Low-Noise AlInAsSb Avalanche Photodiodes

Avalanche photodiodes (APDs) have been used for a wide range of commercial, military, and research applications in realms ranging from optical communications to imaging to single photon detection. Their primary advantage relative to p-i-n photodiodes is that the APD’s gain can provide higher sensitivity, at the cost of additional noise. This excess noise motivates the study of low noise materials, as well as structures with inherently lower noise.

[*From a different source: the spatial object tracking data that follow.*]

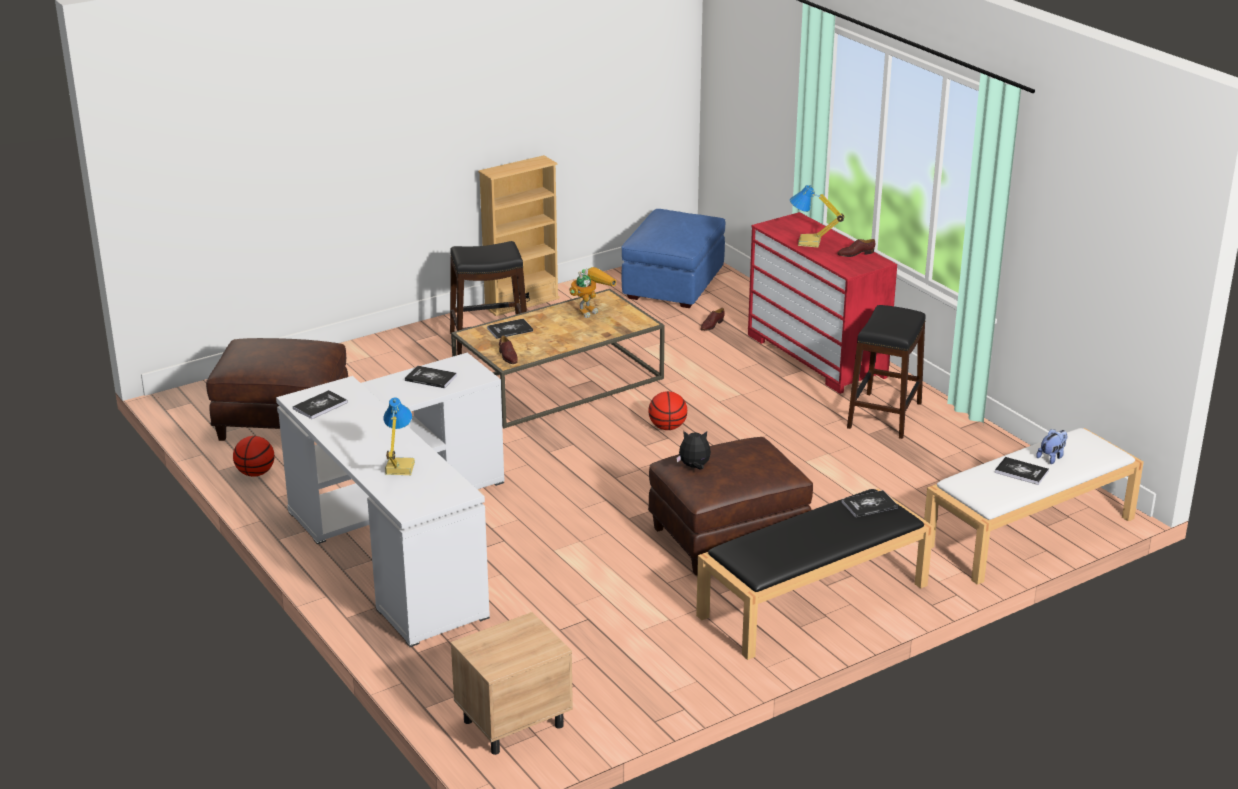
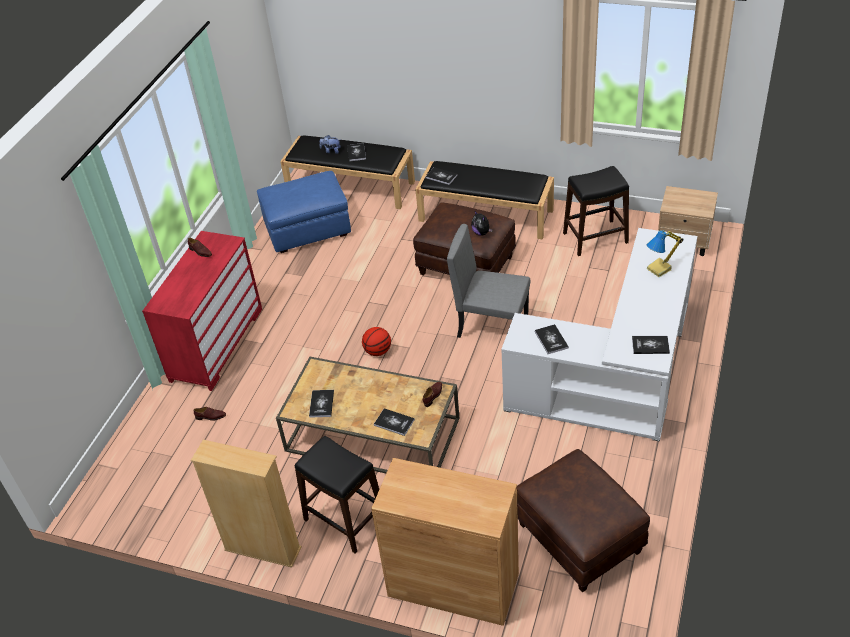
camera: 125 degrees left, 15 degrees up
basketball [233,436,274,477] -> none
toy robot [569,267,617,318] -> book [309,390,334,418]
blue ottoman [621,209,725,308] -> blue ottoman moved to [257,171,351,253]
table lamp [790,185,844,248] -> none
black stool [847,305,926,439] -> black stool moved to [563,166,629,256]
white bench [924,428,1144,585] -> black bench [280,135,415,209]
none -> brown cabinet [371,458,519,626]
none -> grey chair [447,224,530,338]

My studies of the AlInAsSb materials system began with an investigation into an impact ionization engineering device called a staircase photodiode, in collaboration with students at the University of Texas at Austin, who recently developed a process for growing the materials system AlInAsSb through molecular beam epitaxy (MBE). This staircase structure was designed alongside a control structure composed of a simple, homojunction photodiode made from the Al0.7In0.3As0.3Sb0.7 material. With successful, low-noise results from the staircase photodiode, I was motivated to investigate the noise properties of the control structure. When the control showed low noise as well, we expanded our studies into homojunction APDs composed of varying aluminum concentrations of AlInAsSb. The results of these homojunction APDs gave low noise and low dark current for some devices, while other devices exhibited absorption at longer wavelengths with higher dark current. We used the information from the homojunction studies to design and fabricate an SACM APD, which uses one material layer for absorption and another for multiplication. This helped us achieve a low-noise, low dark current APD that can absorb at telecommunication wavelengths (1.3 µm to 1.6 µm). Other studies branched off these, including investigations into multi-step staircase structures and characteristics of digital alloy material APDs versus random alloy material APDs.